Start of Block
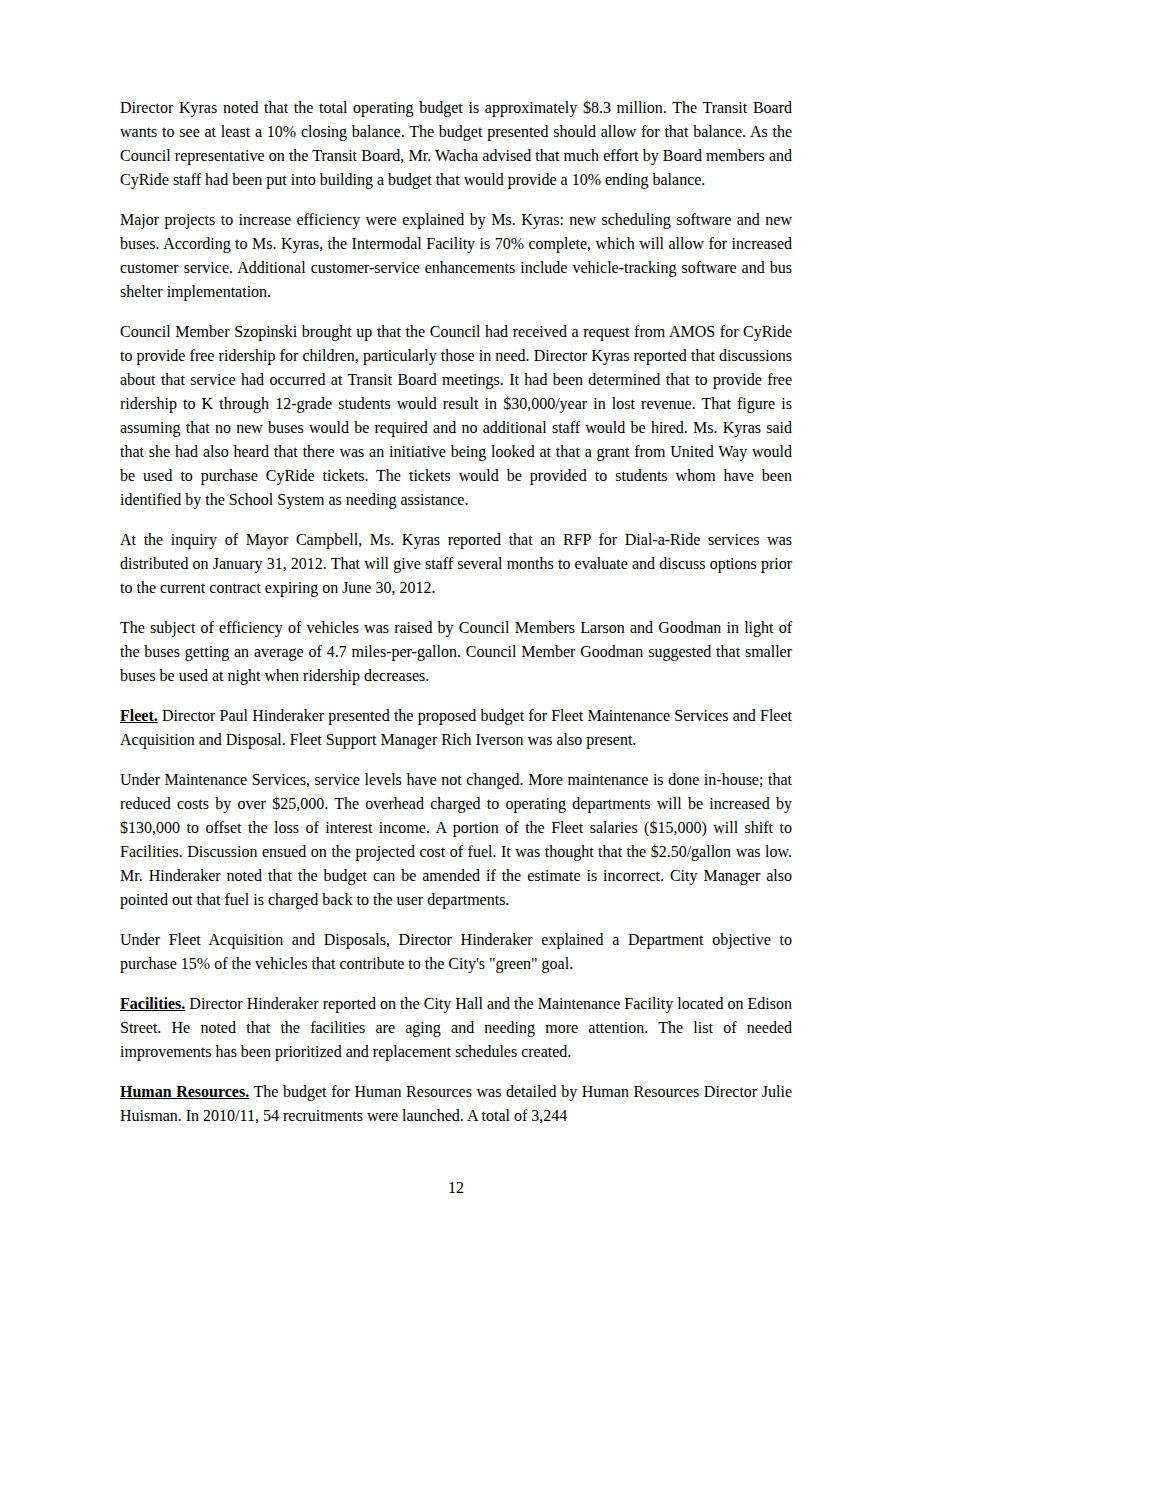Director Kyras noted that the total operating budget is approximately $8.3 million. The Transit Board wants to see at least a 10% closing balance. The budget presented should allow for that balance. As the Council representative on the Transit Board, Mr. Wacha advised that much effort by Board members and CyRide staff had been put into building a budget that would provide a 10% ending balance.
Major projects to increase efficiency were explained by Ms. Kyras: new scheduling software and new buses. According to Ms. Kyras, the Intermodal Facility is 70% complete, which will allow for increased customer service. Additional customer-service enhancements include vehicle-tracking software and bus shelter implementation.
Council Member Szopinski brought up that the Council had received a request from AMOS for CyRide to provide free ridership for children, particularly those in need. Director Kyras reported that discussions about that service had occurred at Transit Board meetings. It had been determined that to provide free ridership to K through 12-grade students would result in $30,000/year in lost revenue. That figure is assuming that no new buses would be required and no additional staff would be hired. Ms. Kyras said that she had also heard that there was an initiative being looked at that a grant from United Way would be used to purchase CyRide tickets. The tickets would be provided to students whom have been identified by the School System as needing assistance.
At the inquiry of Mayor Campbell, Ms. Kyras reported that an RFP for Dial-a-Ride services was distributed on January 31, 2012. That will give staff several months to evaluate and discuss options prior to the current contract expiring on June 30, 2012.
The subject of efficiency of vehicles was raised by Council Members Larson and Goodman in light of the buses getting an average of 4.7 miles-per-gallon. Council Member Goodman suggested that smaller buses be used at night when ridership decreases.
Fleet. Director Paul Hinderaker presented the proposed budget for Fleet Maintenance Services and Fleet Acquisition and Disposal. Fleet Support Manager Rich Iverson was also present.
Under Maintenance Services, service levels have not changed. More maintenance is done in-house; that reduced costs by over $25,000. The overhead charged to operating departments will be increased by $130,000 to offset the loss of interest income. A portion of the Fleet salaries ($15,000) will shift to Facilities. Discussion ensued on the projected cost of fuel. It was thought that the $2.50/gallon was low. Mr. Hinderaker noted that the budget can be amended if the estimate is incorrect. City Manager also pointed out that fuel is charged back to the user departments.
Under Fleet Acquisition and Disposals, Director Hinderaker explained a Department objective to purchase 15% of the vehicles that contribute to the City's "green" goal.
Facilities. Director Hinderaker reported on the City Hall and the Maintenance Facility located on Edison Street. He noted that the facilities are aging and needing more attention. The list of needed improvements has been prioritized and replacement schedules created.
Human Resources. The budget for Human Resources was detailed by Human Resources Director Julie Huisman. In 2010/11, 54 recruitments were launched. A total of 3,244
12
End of Block
Start of Block
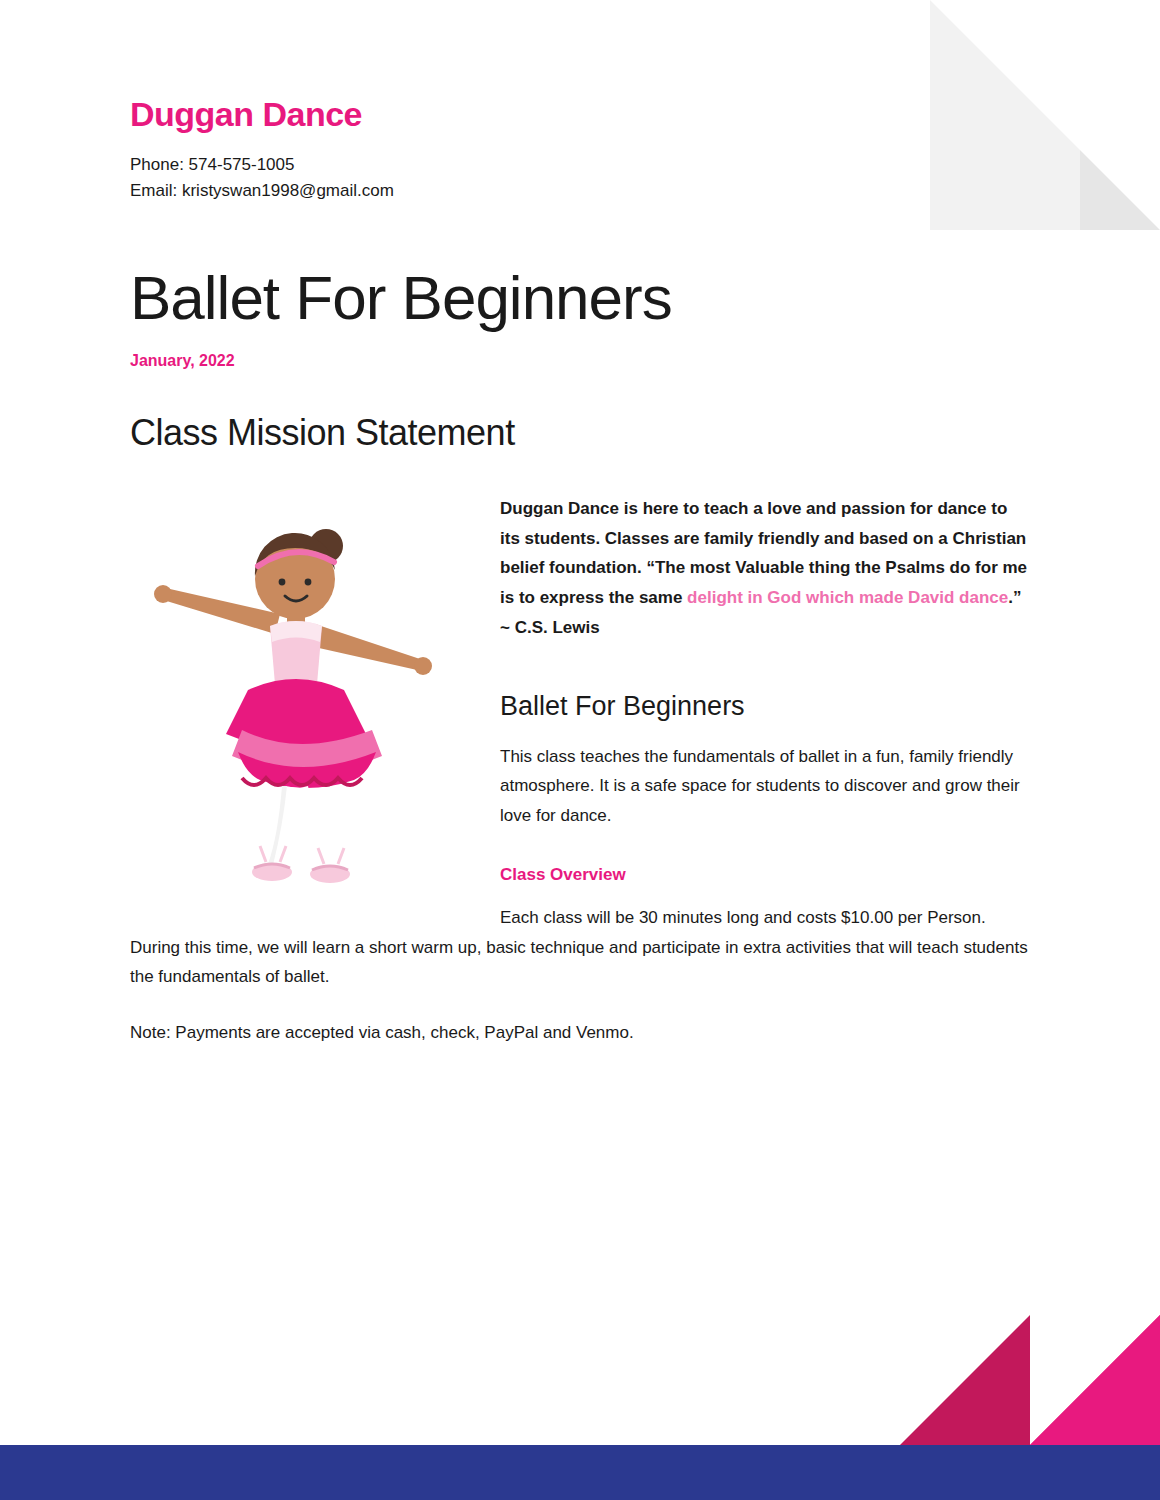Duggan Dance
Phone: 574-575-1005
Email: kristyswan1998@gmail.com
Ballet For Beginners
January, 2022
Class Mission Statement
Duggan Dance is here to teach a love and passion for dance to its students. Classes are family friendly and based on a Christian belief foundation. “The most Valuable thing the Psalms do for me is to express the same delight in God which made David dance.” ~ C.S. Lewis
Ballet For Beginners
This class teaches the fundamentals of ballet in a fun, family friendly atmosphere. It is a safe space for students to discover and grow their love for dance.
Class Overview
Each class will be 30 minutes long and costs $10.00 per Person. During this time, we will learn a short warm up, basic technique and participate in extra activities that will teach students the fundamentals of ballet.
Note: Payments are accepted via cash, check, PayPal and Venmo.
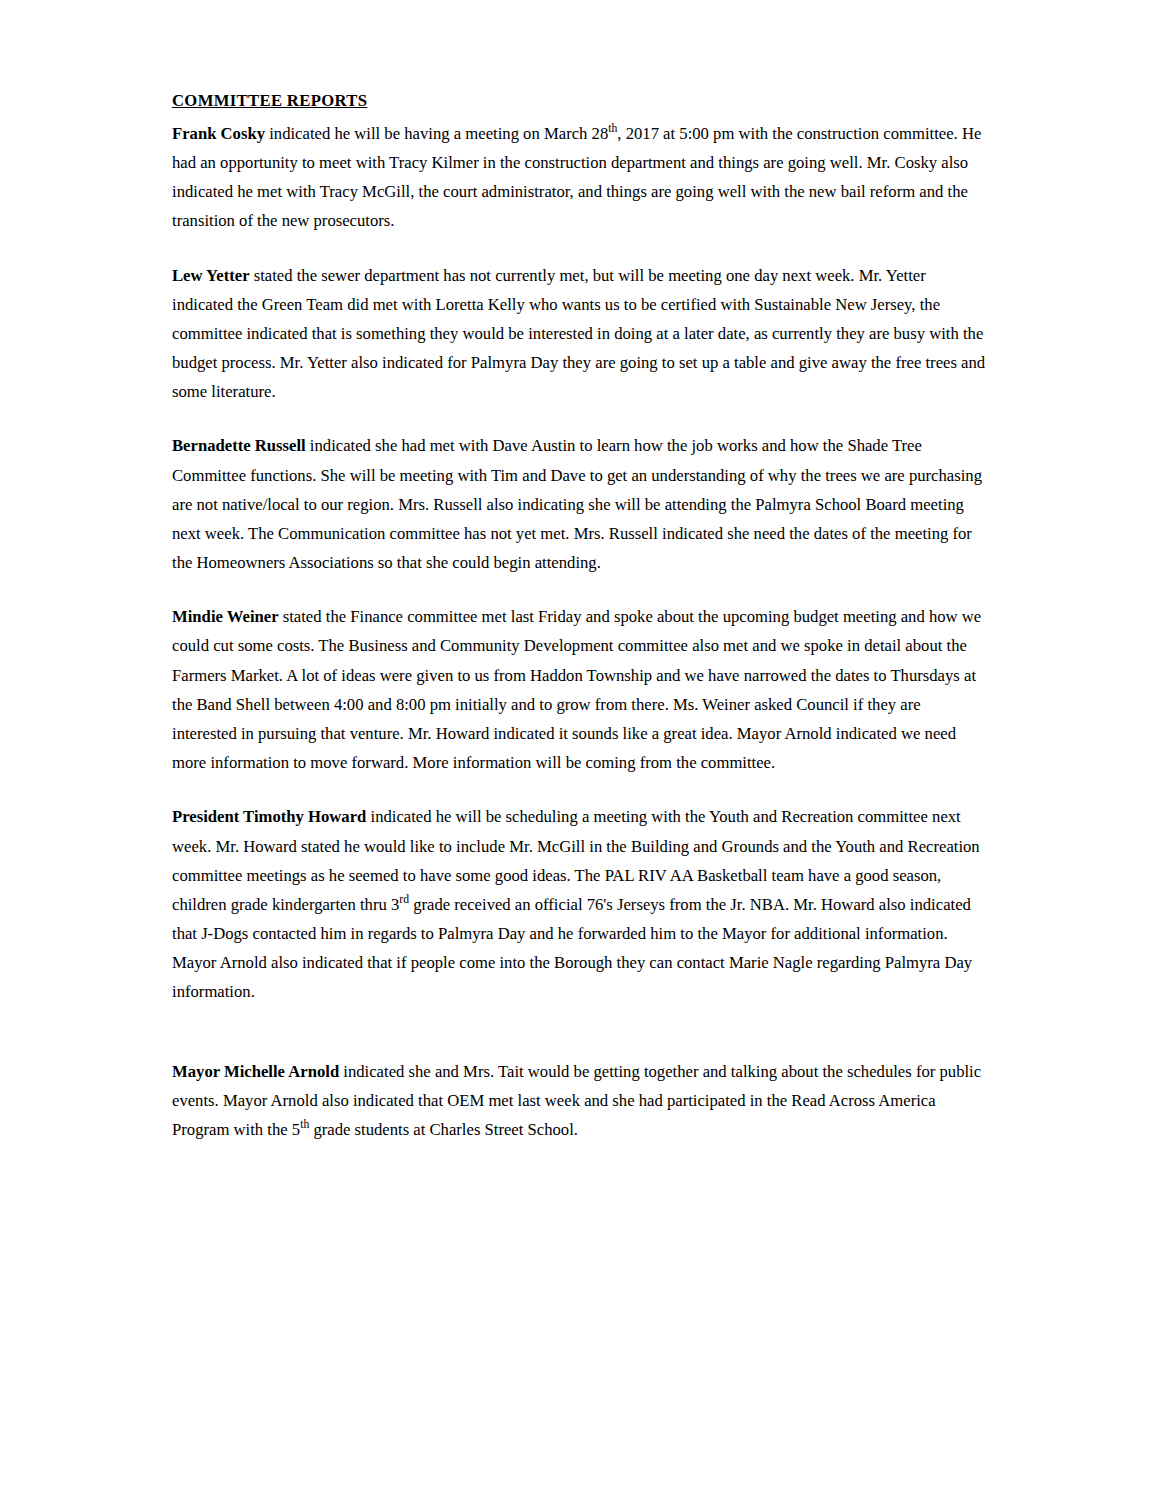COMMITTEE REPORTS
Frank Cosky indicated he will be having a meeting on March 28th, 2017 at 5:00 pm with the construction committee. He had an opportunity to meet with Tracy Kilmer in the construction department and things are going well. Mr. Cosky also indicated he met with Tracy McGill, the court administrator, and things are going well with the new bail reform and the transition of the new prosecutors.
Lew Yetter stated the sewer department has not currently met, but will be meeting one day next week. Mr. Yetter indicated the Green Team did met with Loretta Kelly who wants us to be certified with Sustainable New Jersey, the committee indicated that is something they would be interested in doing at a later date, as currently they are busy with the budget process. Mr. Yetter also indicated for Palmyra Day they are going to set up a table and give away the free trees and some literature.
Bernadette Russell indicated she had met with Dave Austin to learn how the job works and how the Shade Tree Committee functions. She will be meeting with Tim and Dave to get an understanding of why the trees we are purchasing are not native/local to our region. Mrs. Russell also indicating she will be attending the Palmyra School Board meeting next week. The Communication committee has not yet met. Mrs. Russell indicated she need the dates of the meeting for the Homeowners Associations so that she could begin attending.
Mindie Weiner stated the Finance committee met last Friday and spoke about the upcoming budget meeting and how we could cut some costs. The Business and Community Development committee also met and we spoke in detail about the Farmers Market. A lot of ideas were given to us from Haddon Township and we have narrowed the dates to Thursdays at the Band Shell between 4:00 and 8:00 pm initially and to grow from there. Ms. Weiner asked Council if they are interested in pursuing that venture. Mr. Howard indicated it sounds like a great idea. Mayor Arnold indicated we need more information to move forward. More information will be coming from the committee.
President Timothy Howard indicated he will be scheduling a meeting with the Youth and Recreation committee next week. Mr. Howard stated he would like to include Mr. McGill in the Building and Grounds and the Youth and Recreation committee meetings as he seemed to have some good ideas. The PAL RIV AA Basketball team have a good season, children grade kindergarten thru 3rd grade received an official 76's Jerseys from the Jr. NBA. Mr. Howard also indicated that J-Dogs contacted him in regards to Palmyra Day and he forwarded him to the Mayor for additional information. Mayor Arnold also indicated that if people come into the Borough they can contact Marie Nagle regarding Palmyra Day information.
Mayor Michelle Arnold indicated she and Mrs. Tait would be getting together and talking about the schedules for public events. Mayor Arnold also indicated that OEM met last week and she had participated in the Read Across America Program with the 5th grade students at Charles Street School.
End of Block
> _Instructions to follow_:
Extract every line containing the string "getting" from the material.

> _Solution for this exercise_:
The subject of efficiency of vehicles was raised by Council Members Larson and Goodman in light of the buses getting an average of 4.7 miles-per-gallon. Council Member Goodman suggested that smaller buses be used at night when ridership decreases.
Mayor Michelle Arnold indicated she and Mrs. Tait would be getting together and talking about the schedules for public events. Mayor Arnold also indicated that OEM met last week and she had participated in the Read Across America Program with the 5th grade students at Charles Street School.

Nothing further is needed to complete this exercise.